## Exercise aim
The lines below, from the one holding "I accept the privacy policy" through the one holding "Exclusive 54", are to be restated word for word, with all images left out.

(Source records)

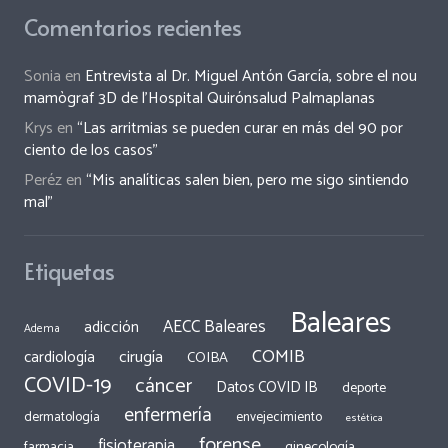
Comentarios recientes
Sonia
en
Entrevista al Dr. Miguel Antón García, sobre el nou
mamògraf 3D de l’Hospital Quirónsalud Palmaplanas
Krys
en
“Las arritmias se pueden curar en más del 90 por
ciento de los casos”
Peréz
en
“Mis analíticas salen bien, pero me sigo sintiendo
mal”
Etiquetas
Baleares
AECC Baleares
adicción
Adema
COMIB
cirugía
cardiología
COIBA
COVID-19
cáncer
Datos COVID IB
deporte
enfermería
dermatología
envejecimiento
estética
forense
fisioterapia
ginecología
farmacia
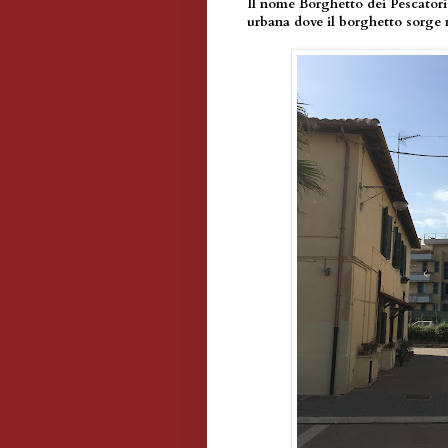
Il nome Borghetto dei Pescatori 
urbana dove il borghetto sorge 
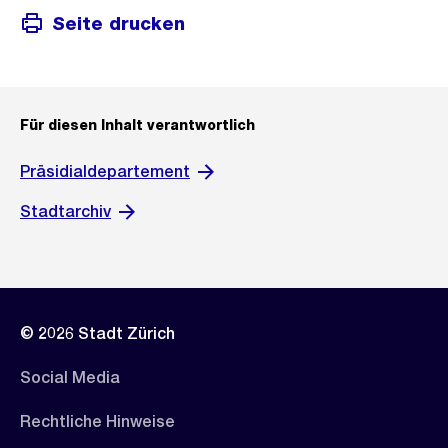
Seite drucken
Für diesen Inhalt verantwortlich
Präsidialdepartement
Stadtarchiv
© 2026 Stadt Zürich
Social Media
Rechtliche Hinweise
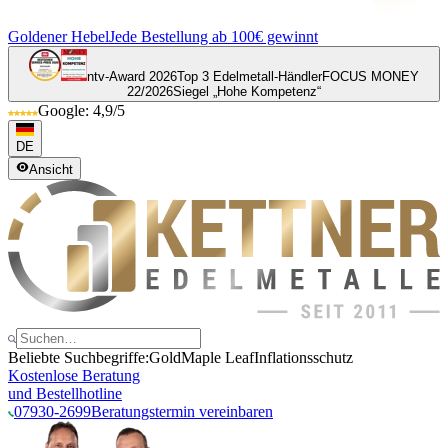
Goldener Hebel
Jede Bestellung ab 100€ gewinnt
ntv-Award 2026
Top 3 Edelmetall-Händler
FOCUS MONEY
22/2026
Siegel „Hohe Kompetenz“
Google: 4,9/5
DE
Ansicht
Beliebte Suchbegriffe:
Gold
Maple Leaf
Inflationsschutz
Kostenlose Beratung
und Bestellhotline
07930-2699
Beratungstermin vereinbaren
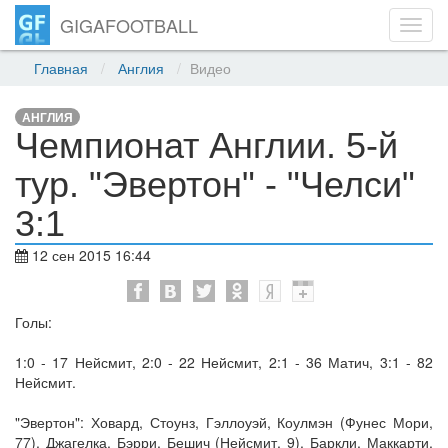
GIGAFOOTBALL
Toggl
navig
Главная
Англия
Видео
АНГЛИЯ
Чемпионат Англии. 5-й
тур. "Эвертон" - "Челси"
3:1
12 сен 2015 16:44
Голы:
1:0 - 17 Нейсмит, 2:0 - 22 Нейсмит, 2:1 - 36 Матич, 3:1 - 82
Нейсмит.
"Эвертон": Ховард, Стоунз, Гэллоуэй, Коулмэн (Фунес Мори,
77), Джагелка, Бэрри, Бешич (Нейсмит, 9), Баркли, Маккарти,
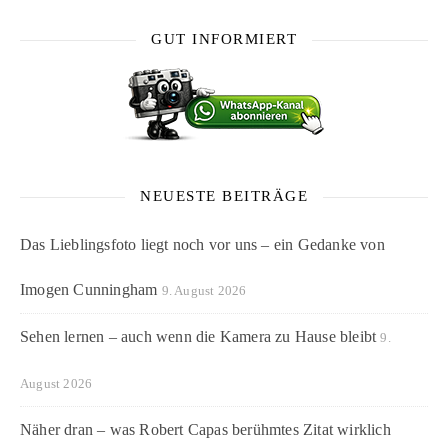
GUT INFORMIERT
NEUESTE BEITRÄGE
Das Lieblingsfoto liegt noch vor uns – ein Gedanke von
Imogen Cunningham
9. August 2026
Sehen lernen – auch wenn die Kamera zu Hause bleibt
9.
August 2026
Näher dran – was Robert Capas berühmtes Zitat wirklich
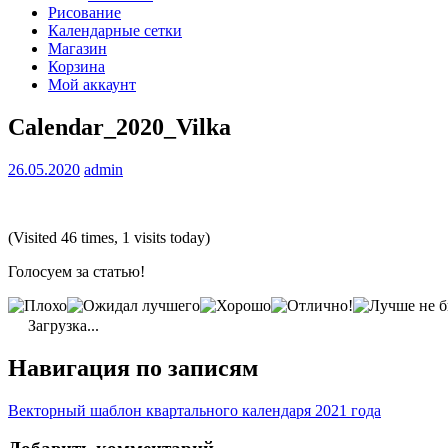
Рисование
Календарные сетки
Магазин
Корзина
Мой аккаунт
Calendar_2020_Vilka
26.05.2020
admin
(Visited 46 times, 1 visits today)
Голосуем за статью!
Загрузка...
Навигация по записям
Векторный шаблон квартального календаря 2021 года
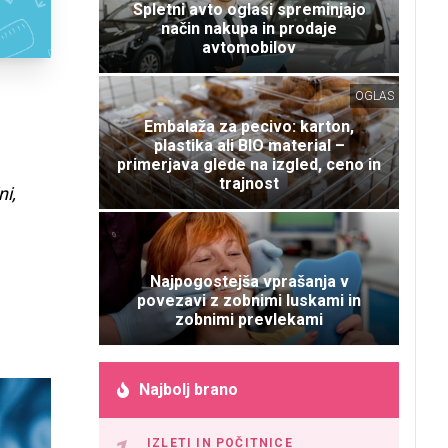
Spletni avto oglasi spreminjajo
način nakupa in prodaje
avtomobilov
OGLAS
Embalaža za pecivo: karton,
plastika ali BIO material –
primerjava glede na izgled, ceno in
trajnost
ni,
Najpogostejša vprašanja v
povezavi z zobnimi luskami in
zobnimi prevlekami
Najbolj brano
IZLETI IN POČITNICE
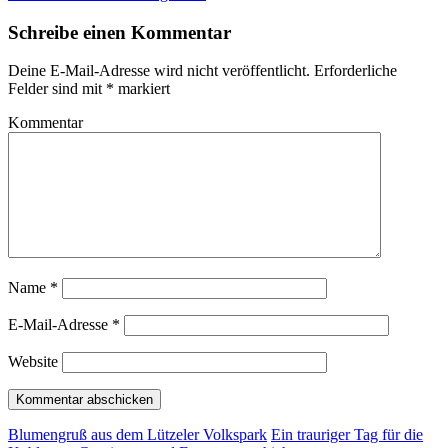
Schreibe einen Kommentar
Deine E-Mail-Adresse wird nicht veröffentlicht.
Erforderliche
Felder sind mit
*
markiert
Kommentar
Name
*
E-Mail-Adresse
*
Website
Blumengruß aus dem Lützeler Volkspark
Ein trauriger Tag für die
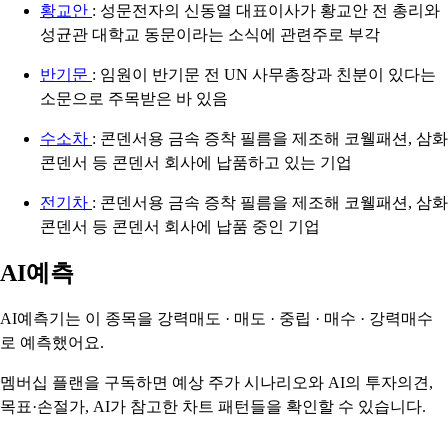
황교안
: 성문전자의 신동열 대표이사가 황교안 전 총리와
성균관 대학교 동문이라는 소식에 관련주로 부각
반기문
: 임원이 반기문 전 UN 사무총장과 친분이 있다는
소문으로 주목받은 바 있음
수소차
: 콘덴서용 금속 증착 필름을 제조해 코웰패션, 삼화
콘덴서 등 콘덴서 회사에 납품하고 있는 기업
전기차
: 콘덴서용 금속 증착 필름을 제조해 코웰패션, 삼화
콘덴서 등 콘덴서 회사에 납품 중인 기업
AI예측
AI예측기는 이 종목을
강력매도 · 매도 · 중립 · 매수 · 강력매수
로 예측했어요.
멤버십 플랜을 구독하면 예상 주가 시나리오와 AI의 투자의견,
목표·손절가, AI가 참고한 차트 패턴들을 확인할 수 있습니다.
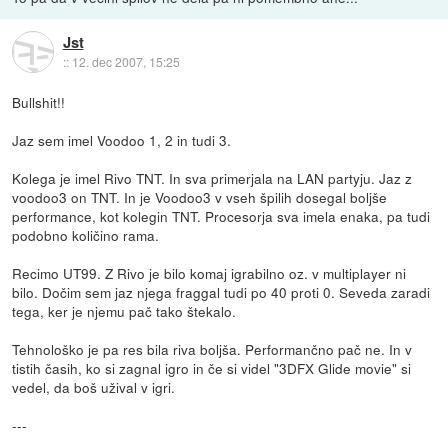
Jst
::
12. dec 2007, 15:25
Bullshit!!
Jaz sem imel Voodoo 1, 2 in tudi 3.
Kolega je imel Rivo TNT. In sva primerjala na LAN partyju. Jaz z
voodoo3 on TNT. In je Voodoo3 v vseh špilih dosegal boljše
performance, kot kolegin TNT. Procesorja sva imela enaka, pa tudi
podobno količino rama.
Recimo UT99. Z Rivo je bilo komaj igrabilno oz. v multiplayer ni
bilo. Dočim sem jaz njega fraggal tudi po 40 proti 0. Seveda zaradi
tega, ker je njemu pač tako štekalo.
Tehnološko je pa res bila riva boljša. Performančno pač ne. In v
tistih časih, ko si zagnal igro in če si videl "3DFX Glide movie" si
vedel, da boš užival v igri.
---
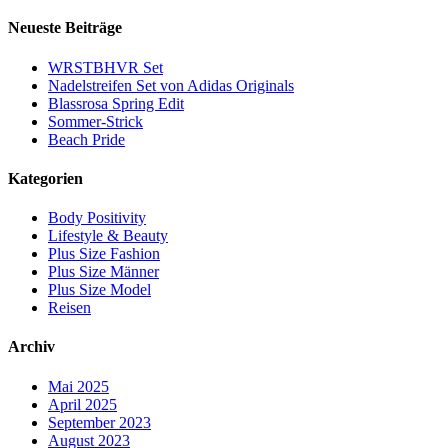
Neueste Beiträge
WRSTBHVR Set
Nadelstreifen Set von Adidas Originals
Blassrosa Spring Edit
Sommer-Strick
Beach Pride
Kategorien
Body Positivity
Lifestyle & Beauty
Plus Size Fashion
Plus Size Männer
Plus Size Model
Reisen
Archiv
Mai 2025
April 2025
September 2023
August 2023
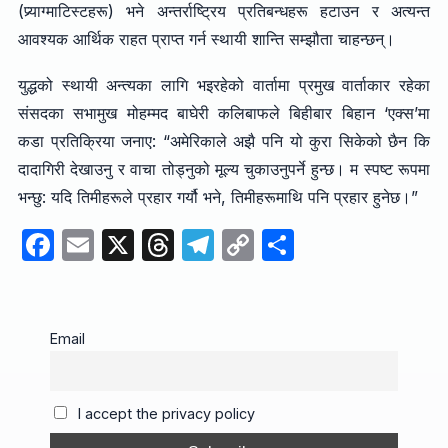
(प्र्याग्माटिस्टहरू) भने अन्तर्राष्ट्रिय प्रतिबन्धहरू हटाउन र अत्यन्त
आवश्यक आर्थिक राहत प्राप्त गर्न स्थायी शान्ति सम्झौता चाहन्छन्।
युद्धको स्थायी अन्त्यका लागि भइरहेको वार्तामा प्रमुख वार्ताकार रहेका
संसदका सभामुख मोहम्मद बाघेरी कलिबाफले बिहीबार बिहान ‘एक्स’मा
कडा प्रतिक्रिया जनाए: “अमेरिकाले अझै पनि यो कुरा सिकेको छैन कि
दादागिरी देखाउनु र वाचा तोड्नुको मूल्य चुकाउनुपर्ने हुन्छ। म स्पष्ट रूपमा
भन्छु: यदि तिमीहरूले प्रहार गर्यौ भने, तिमीहरूमाथि पनि प्रहार हुनेछ।”
F
E
X
T
T
C
S
a
m
hr
el
o
h
c
ail
e
e
p
ar
e
a
gr
y
e
Email
b
d
a
Li
o
s
m
n
I accept the privacy policy
o
k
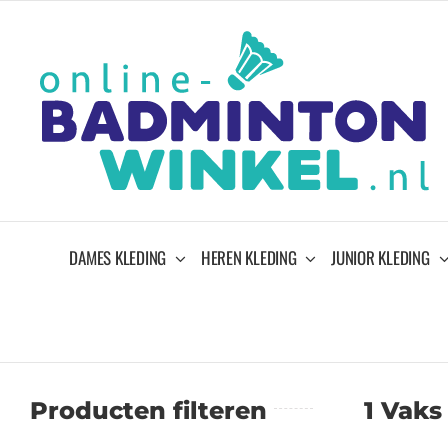
Ga
naar
inhoud
DAMES KLEDING
HEREN KLEDING
JUNIOR KLEDING
Producten filteren
1 Vaks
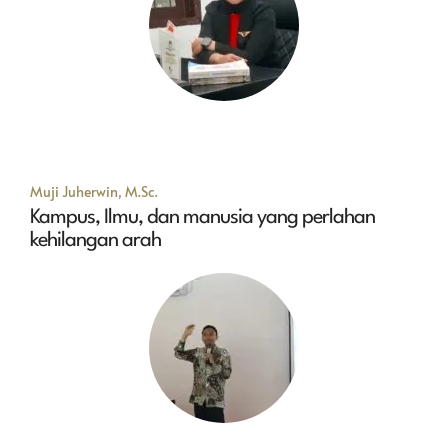
Muji Juherwin, M.Sc.
Kampus, Ilmu, dan manusia yang perlahan
kehilangan arah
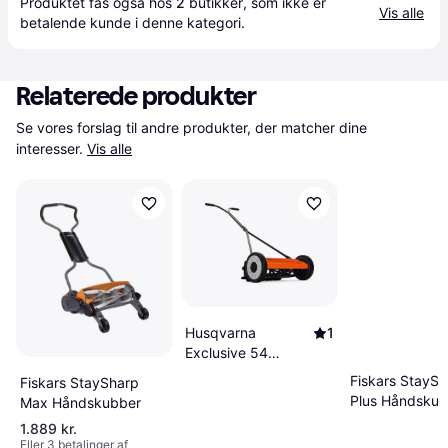
Produktet fås også hos 
2
butikker
, som ikke er 
Vis alle
betalende kunde i denne kategori.
Relaterede produkter
Se vores forslag til andre produkter, der matcher dine 
interesser.
Vis alle
Husqvarna
1
Exclusive 54
Håndskubber
Fiskars StaySh
Fiskars StaySharp
Plus Håndskub
Max Håndskubber
1.889 kr.
Eller 3 betalinger af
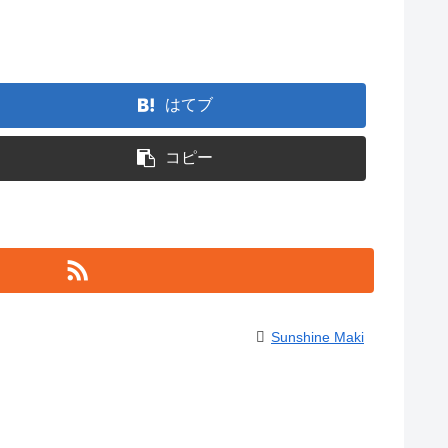
はてブ
コピー
Sunshine Maki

## Answer for the task
I accept the privacy policy
o
k
Ga
naar
inhoud
DAMES KLEDING
HEREN KLEDING
JUNIOR KLEDING
Producten filteren
1 Vaks
Muji Juherwin, M.Sc.
Kampus, Ilmu, dan manusia yang perlahan
kehilangan arah
Produktet fås også hos 
2
butikker
, som ikke er 
Vis alle
betalende kunde i denne kategori.
Relaterede produkter
Se vores forslag til andre produkter, der matcher dine 
interesser.
Vis alle
Husqvarna
1
Exclusive 54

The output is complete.